Hallo Richard,
In Perl kann ich schreiben:
while(defined( my $file = readdir( $handle ) ){
Warum geht in PHP nicht:
while(isset( $file = readdir( $handle ) )
Ganz einfach: readdir gibt im Fehlerfall false zurück - und das ist ein Wert des Datentyps bool. Isset prüft dagegen nur, ob eine Variable _existiert_. Nachdem ich dieser Variable aber einen Wert zugewiesen habe, muss diese Zwangsläufig existieren. Ich erachte hier die Perl-Variante für unlogischer, da die Variable $file ja eigentlich zwangsläufig existieren müßte, wenn ich ihr etwas zuweise.
Nein, denn in Perl heisst die Funktion defined(), sie prüft also auf Definiertheit, nicht Existenz.
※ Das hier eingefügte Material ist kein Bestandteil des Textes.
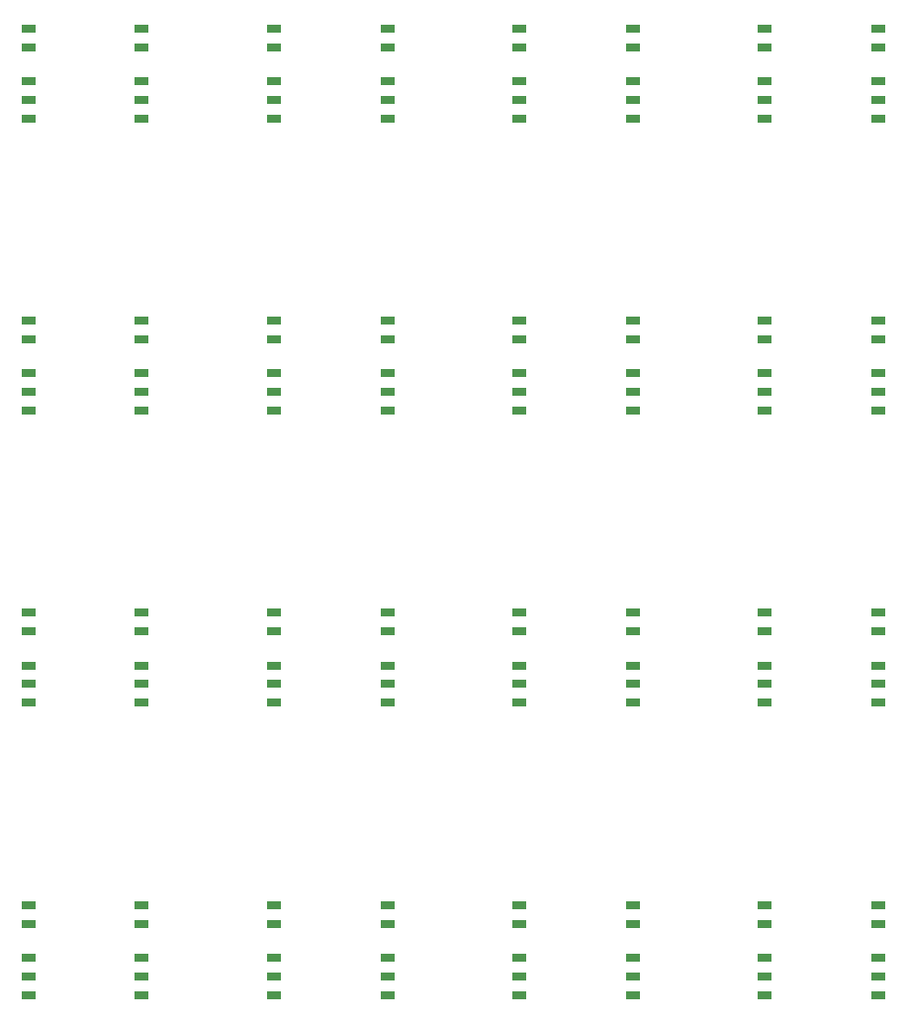
<source format=gbr>
G04 #@! TF.GenerationSoftware,KiCad,Pcbnew,(5.1.5-0-10_14)*
G04 #@! TF.CreationDate,2019-12-02T16:33:46+08:00*
G04 #@! TF.ProjectId,pa1010d-breakout-panelized,70613130-3130-4642-9d62-7265616b6f75,V1.0*
G04 #@! TF.SameCoordinates,Original*
G04 #@! TF.FileFunction,Paste,Top*
G04 #@! TF.FilePolarity,Positive*
%FSLAX46Y46*%
G04 Gerber Fmt 4.6, Leading zero omitted, Abs format (unit mm)*
G04 Created by KiCad (PCBNEW (5.1.5-0-10_14)) date 2019-12-02 16:33:46*
%MOMM*%
%LPD*%
G04 APERTURE LIST*
%ADD10R,1.200000X0.800000*%
G04 APERTURE END LIST*
D10*
X183924000Y-117803000D03*
X183924000Y-119403000D03*
X183924000Y-122303000D03*
X183924000Y-123903000D03*
X183924000Y-125503000D03*
X193624000Y-125503000D03*
X193624000Y-123903000D03*
X193624000Y-122303000D03*
X193624000Y-119403000D03*
X193624000Y-117803000D03*
X162924000Y-117803000D03*
X162924000Y-119403000D03*
X162924000Y-122303000D03*
X162924000Y-123903000D03*
X162924000Y-125503000D03*
X172624000Y-125503000D03*
X172624000Y-123903000D03*
X172624000Y-122303000D03*
X172624000Y-119403000D03*
X172624000Y-117803000D03*
X141924000Y-117803000D03*
X141924000Y-119403000D03*
X141924000Y-122303000D03*
X141924000Y-123903000D03*
X141924000Y-125503000D03*
X151624000Y-125503000D03*
X151624000Y-123903000D03*
X151624000Y-122303000D03*
X151624000Y-119403000D03*
X151624000Y-117803000D03*
X120924000Y-117803000D03*
X120924000Y-119403000D03*
X120924000Y-122303000D03*
X120924000Y-123903000D03*
X120924000Y-125503000D03*
X130624000Y-125503000D03*
X130624000Y-123903000D03*
X130624000Y-122303000D03*
X130624000Y-119403000D03*
X130624000Y-117803000D03*
X183924000Y-92803000D03*
X183924000Y-94403000D03*
X183924000Y-97303000D03*
X183924000Y-98903000D03*
X183924000Y-100503000D03*
X193624000Y-100503000D03*
X193624000Y-98903000D03*
X193624000Y-97303000D03*
X193624000Y-94403000D03*
X193624000Y-92803000D03*
X162924000Y-92803000D03*
X162924000Y-94403000D03*
X162924000Y-97303000D03*
X162924000Y-98903000D03*
X162924000Y-100503000D03*
X172624000Y-100503000D03*
X172624000Y-98903000D03*
X172624000Y-97303000D03*
X172624000Y-94403000D03*
X172624000Y-92803000D03*
X141924000Y-92803000D03*
X141924000Y-94403000D03*
X141924000Y-97303000D03*
X141924000Y-98903000D03*
X141924000Y-100503000D03*
X151624000Y-100503000D03*
X151624000Y-98903000D03*
X151624000Y-97303000D03*
X151624000Y-94403000D03*
X151624000Y-92803000D03*
X120924000Y-92803000D03*
X120924000Y-94403000D03*
X120924000Y-97303000D03*
X120924000Y-98903000D03*
X120924000Y-100503000D03*
X130624000Y-100503000D03*
X130624000Y-98903000D03*
X130624000Y-97303000D03*
X130624000Y-94403000D03*
X130624000Y-92803000D03*
X183924000Y-67803000D03*
X183924000Y-69403000D03*
X183924000Y-72303000D03*
X183924000Y-73903000D03*
X183924000Y-75503000D03*
X193624000Y-75503000D03*
X193624000Y-73903000D03*
X193624000Y-72303000D03*
X193624000Y-69403000D03*
X193624000Y-67803000D03*
X162924000Y-67803000D03*
X162924000Y-69403000D03*
X162924000Y-72303000D03*
X162924000Y-73903000D03*
X162924000Y-75503000D03*
X172624000Y-75503000D03*
X172624000Y-73903000D03*
X172624000Y-72303000D03*
X172624000Y-69403000D03*
X172624000Y-67803000D03*
X141924000Y-67803000D03*
X141924000Y-69403000D03*
X141924000Y-72303000D03*
X141924000Y-73903000D03*
X141924000Y-75503000D03*
X151624000Y-75503000D03*
X151624000Y-73903000D03*
X151624000Y-72303000D03*
X151624000Y-69403000D03*
X151624000Y-67803000D03*
X120924000Y-67803000D03*
X120924000Y-69403000D03*
X120924000Y-72303000D03*
X120924000Y-73903000D03*
X120924000Y-75503000D03*
X130624000Y-75503000D03*
X130624000Y-73903000D03*
X130624000Y-72303000D03*
X130624000Y-69403000D03*
X130624000Y-67803000D03*
X183924000Y-42803000D03*
X183924000Y-44403000D03*
X183924000Y-47303000D03*
X183924000Y-48903000D03*
X183924000Y-50503000D03*
X193624000Y-50503000D03*
X193624000Y-48903000D03*
X193624000Y-47303000D03*
X193624000Y-44403000D03*
X193624000Y-42803000D03*
X162924000Y-42803000D03*
X162924000Y-44403000D03*
X162924000Y-47303000D03*
X162924000Y-48903000D03*
X162924000Y-50503000D03*
X172624000Y-50503000D03*
X172624000Y-48903000D03*
X172624000Y-47303000D03*
X172624000Y-44403000D03*
X172624000Y-42803000D03*
X141924000Y-42803000D03*
X141924000Y-44403000D03*
X141924000Y-47303000D03*
X141924000Y-48903000D03*
X141924000Y-50503000D03*
X151624000Y-50503000D03*
X151624000Y-48903000D03*
X151624000Y-47303000D03*
X151624000Y-44403000D03*
X151624000Y-42803000D03*
X130624000Y-42803000D03*
X130624000Y-44403000D03*
X130624000Y-47303000D03*
X130624000Y-48903000D03*
X130624000Y-50503000D03*
X120924000Y-50503000D03*
X120924000Y-48903000D03*
X120924000Y-47303000D03*
X120924000Y-44403000D03*
X120924000Y-42803000D03*
M02*

</source>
In PHP gibt es kein Äquivalent, am näcshten kommt dem isset.
Aber wenn es Dich so sehr stört:
function is_not_false ($var) {
return $var !== false;
}while (is_not_false ($file = readdir ($handle))
Das springt doch immernoch jeden an
while( x )
while( is_not_false( x ) )
sind doch vom Standpunkt des puren Verständnisses des Code, der da steht, identisch. Aber in PHP sind sie verschieden. Das ist zwar in PHP begründet, doch aber eine Schwäche. Hingegen ist
while( defined( x ) )
deutlich etwas anderes und leuchtet ein.
Warum braucht PHP dann einen === Operator und Java nicht,
Weil Java streng typisiert ist.
Natürlich, aber es geht um Programmiertechniken, nicht um interne Umsetzung derselben.
warum hat Perl keinen,
Weil es in Perl nur wenige Haupttypen an Variablen gibt: Skalare, Listen, Hashes, Dateidesktriptoren, Objekte und Referenzen. Eine Zahl, ein Bool-Wert und eine Zeichenkette werden alle durch den gleichen "Typ" repräsentiert.
Nein. Es gibt in Perl Skalare,Arrays und Hashes. Listen existieren nur intern. Intern kann ein skalar eine Menge halten, es gibt dort auch diverse Typen, wie in PHP: strings, integer, floats(und sowas), referenzen, ...
Nur gelingt es Perl, den Programmierer von diesen internen Typen fast nichts spüren zu lassen, dann schliesslich _will_ ich ja diesen typlosen Umgang.
PHP vermengt das. Es hat einerseits generalisierte Variablen, andererseits haben die Variablen Typen, die ich beachten muss. So sehr, dass es sogar Operatoren für Typprobleme gibt, wie ===.
Weil er überflüssig ist.
Nur, wenn keine implizierte Typkonvertierung (von Variablen selbst) stattfindet (Java) oder die Sprache überhaupt keine verschiedenen skalaren Typen kennt. (Perl)
Was ist mit Python. Warum hat Python keinen === Operator?
Ich halte den Identitätsoperator innerhalb des Variablen- und Typkonzepts von PHP durchaus für eine logische Notwendigkeit. Dass Dir das Typkonzept nicht unbedingt gefallen muss, ist eine andere Sache.
Das Problem am Typkonzept ist, dass es inkonstistent ist und den Programmierer mit Dingen belästigt, die er doch eigentlich nicht will. Wenn ich diesen Typquatsch will, nehme ich Java oder C zur Hand Will ich es nicht, nehme ich PHP, aber ich bekomme es trotzdem.